I am using Watson Personality Insights to get results from a body of text. The results I am getting from the Node.js Personality insights demo are different from the results I get when using the Python SDK.
Python script:
with open('input_file.txt', encoding='utf-8') as input_file:
profile = personality_insights.profile(
input_file.read(), content_type='text/plain;charset=utf-8',
raw_scores=True, consumption_preferences=True)
print(profile)
Python output: (adding only agreeableness scores to stay under character limit)
{
"trait_id": "big5_agreeableness",
"name": "Agreeableness",
"category": "personality",
"percentile": 0.2641097108346445,
"raw_score": 0.717124182764663,
"children": [{
"trait_id": "facet_altruism",
"name": "Altruism",
"category": "personality",
"percentile": 0.5930367181429955,
"raw_score": 0.7133462509414262
},
{
"trait_id": "facet_cooperation",
"name": "Cooperation",
"category": "personality",
"percentile": 0.49207238025136585,
"raw_score": 0.5781918028043768
},
{
"trait_id": "facet_modesty",
"name": "Modesty",
"category": "personality",
"percentile": 0.7504251965616365,
"raw_score": 0.4840369062774408
},
{
"trait_id": "facet_morality",
"name": "Uncompromising",
"category": "personality",
"percentile": 0.4144135962141314,
"raw_score": 0.6156094284542545
},
{
"trait_id": "facet_sympathy",
"name": "Sympathy",
"category": "personality",
"percentile": 0.8204286367393345,
"raw_score": 0.6984933017082747
},
{
"trait_id": "facet_trust",
"name": "Trust",
"category": "personality",
"percentile": 0.5357101531393991,
"raw_score": 0.5894943830064112
}
]
}
Node.js script:
fs.readFile('input_file.txt', 'utf-8', function (err,data) {
var params={};
params.text=data;
params.content_type='text/plain; charset=utf-8';
params.raw_scores=true;
params.consumption_preferences=true;
personality_insights.profile(params, function(error, response) {
console.log(JSON.stringify(response));
});
});
Node.js output:
{
"id": "Agreeableness",
"name": "Agreeableness",
"category": "personality",
"percentage": 0.2798027409516949,
"sampling_error": 0.101059064,
"children": [{
"id": "Altruism",
"name": "Altruism",
"category": "personality",
"percentage": 0.597937110939136,
"sampling_error": 0.07455418080000001
}, {
"id": "Cooperation",
"name": "Cooperation",
"category": "personality",
"percentage": 0.46813215597029234,
"sampling_error": 0.0832951302
}, {
"id": "Modesty",
"name": "Modesty",
"category": "personality",
"percentage": 0.7661123497302398,
"sampling_error": 0.0594182198
}, {
"id": "Morality",
"name": "Uncompromising",
"category": "personality",
"percentage": 0.42178661415240626,
"sampling_error": 0.0662383546
}, {
"id": "Sympathy",
"name": "Sympathy",
"category": "personality",
"percentage": 0.8252000440378008,
"sampling_error": 0.1022423736
}, {
"id": "Trust",
"name": "Trust",
"category": "personality",
"percentage": 0.5190032062613837,
"sampling_error": 0.0600995984
}]
}
The input file for both is the same:
Operations at ports in the U.S. Southeast are shut as the region copes with the changing path of one hurricane even as another is churning toward the region.
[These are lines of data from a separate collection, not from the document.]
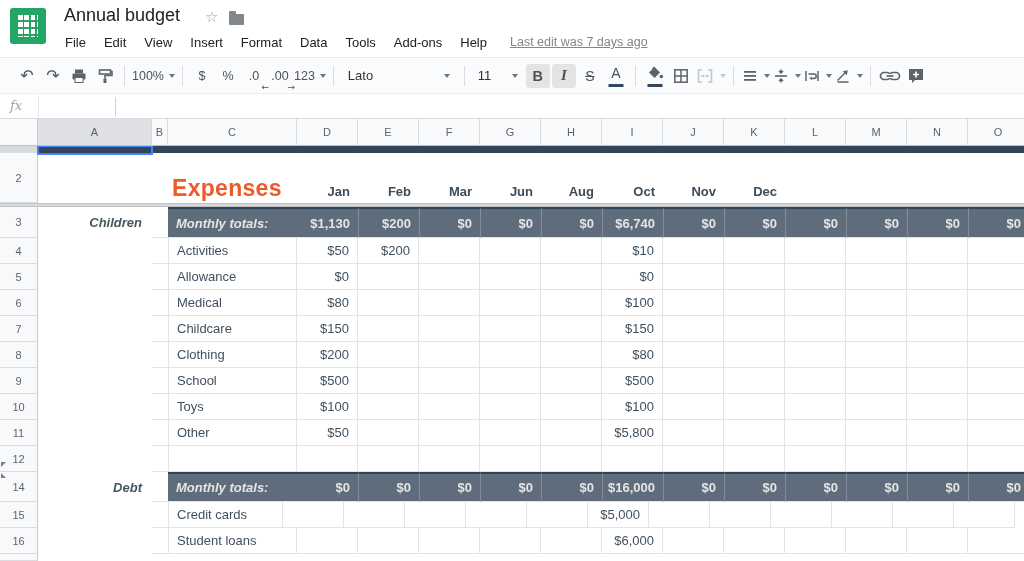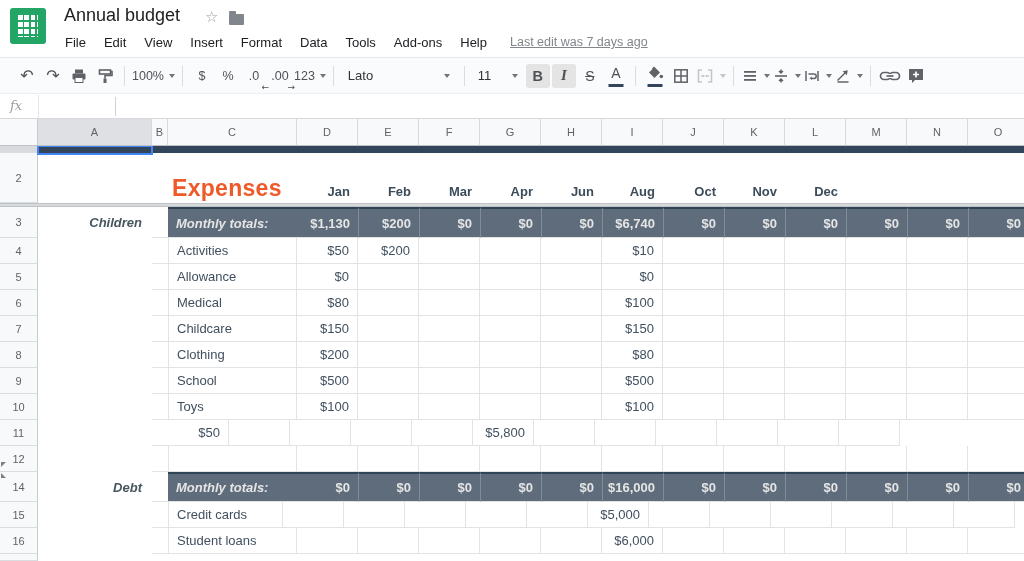--- a/index.html
+++ b/index.html
@@ -289,21 +289,20 @@
       <div class="row1-band" style="width: 991px; height: 7px;"></div>
     </div>
     <div class="g-row" style="height: 50px;">
       <div class="rh" style="width: 38px; height: 50px; line-height: 50px;">2</div>
       <div class="cell" style="width: 114px; height: 50px;"></div>
       <div class="cell" style="width: 16px; height: 50px;"></div>
       <div class="cell sheet-title" style="width: 129px; height: 50px;">Expenses</div>
       <div class="cell month-h" style="width: 61px; height: 50px;">Jan</div>
       <div class="cell month-h" style="width: 61px; height: 50px;">Feb</div>
       <div class="cell month-h" style="width: 61px; height: 50px;">Mar</div>
-      <div class="cell month-h" style="width: 61px; height: 50px;">Apr</div>
       <div class="cell month-h" style="width: 61px; height: 50px;">Jun</div>
       <div class="cell month-h" style="width: 61px; height: 50px;">Aug</div>
       <div class="cell month-h" style="width: 61px; height: 50px;">Oct</div>
       <div class="cell month-h" style="width: 61px; height: 50px;">Nov</div>
       <div class="cell month-h" style="width: 61px; height: 50px;">Dec</div>
     </div>
     <div class="pane-divider" style="width: 1029px; height: 4px;"></div>
     <div class="g-row" style="height: 31px;">
       <div class="rh" style="width: 38px; height: 31px; line-height: 31px;">3</div>
       <div class="cell a-cell group-label" style="width: 114px; height: 31px;">Children</div>
@@ -445,20 +444,21 @@
       <div class="cell val-cell br bb" style="width: 61px; height: 26px;"></div>
       <div class="cell val-cell br bb" style="width: 61px; height: 26px;"></div>
       <div class="cell val-cell br bb" style="width: 61px; height: 26px;"></div>
       <div class="cell val-cell br bb" style="width: 61px; height: 26px;"></div>
       <div class="cell val-cell br bb" style="width: 61px; height: 26px;"></div>
     </div>
     <div class="g-row" style="height: 26px;">
       <div class="rh" style="width: 38px; height: 26px; line-height: 26px;">11</div>
       <div class="cell a-cell" style="width: 114px; height: 26px;"></div>
       <div class="cell bb" style="width: 16px; height: 26px;"></div>
+      <div class="cell label-cell bl br bb" style="width: 129px; height: 26px;">Other</div>
       <div class="cell val-cell br bb" style="width: 61px; height: 26px;">$50</div>
       <div class="cell val-cell br bb" style="width: 61px; height: 26px;"></div>
       <div class="cell val-cell br bb" style="width: 61px; height: 26px;"></div>
       <div class="cell val-cell br bb" style="width: 61px; height: 26px;"></div>
       <div class="cell val-cell br bb" style="width: 61px; height: 26px;"></div>
       <div class="cell val-cell br bb" style="width: 61px; height: 26px;">$5,800</div>
       <div class="cell val-cell br bb" style="width: 61px; height: 26px;"></div>
       <div class="cell val-cell br bb" style="width: 61px; height: 26px;"></div>
       <div class="cell val-cell br bb" style="width: 61px; height: 26px;"></div>
       <div class="cell val-cell br bb" style="width: 61px; height: 26px;"></div>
Hurricane Irma was downgraded to a Category 1 storm as it pushed up through western and central Florida, the WSJ’s Arian Campo-Flores and Joseph De Avila report. That put the Port Tampa Bay in its path but left major trade gateways on the Atlantic coast, including Jacksonville, Georgia’s Port of Savannah and South Carolina Port of Charleston largely outside the storm’s strongest force. The second Category 4 storm to reach the U.S. this season lashed the Miami area with powerful winds and sheets of rain, and both Florida coasts were preparing for severe storm surges and flooding as it headed north and likely toward Georgia. With the storm following so soon after Hurricane Harvey hit the Gulf Coast and a third storm, Jose, heading north, the U.S. issued a rare waiver of the Jones Act, the federal law that prohibits foreign ships from operating in domestic sea routes, the WSJ’s Costas Paris reports. The action will allow foreign tankers to distribute fuel to hurricane-stricken areas.
There is a mismatch in the values received from the two approaches. The values are the same for both the scripts when content_type=text/plain
the addition of the charset=utf-8
attribute does not seem to make a difference in the results received through the Python code.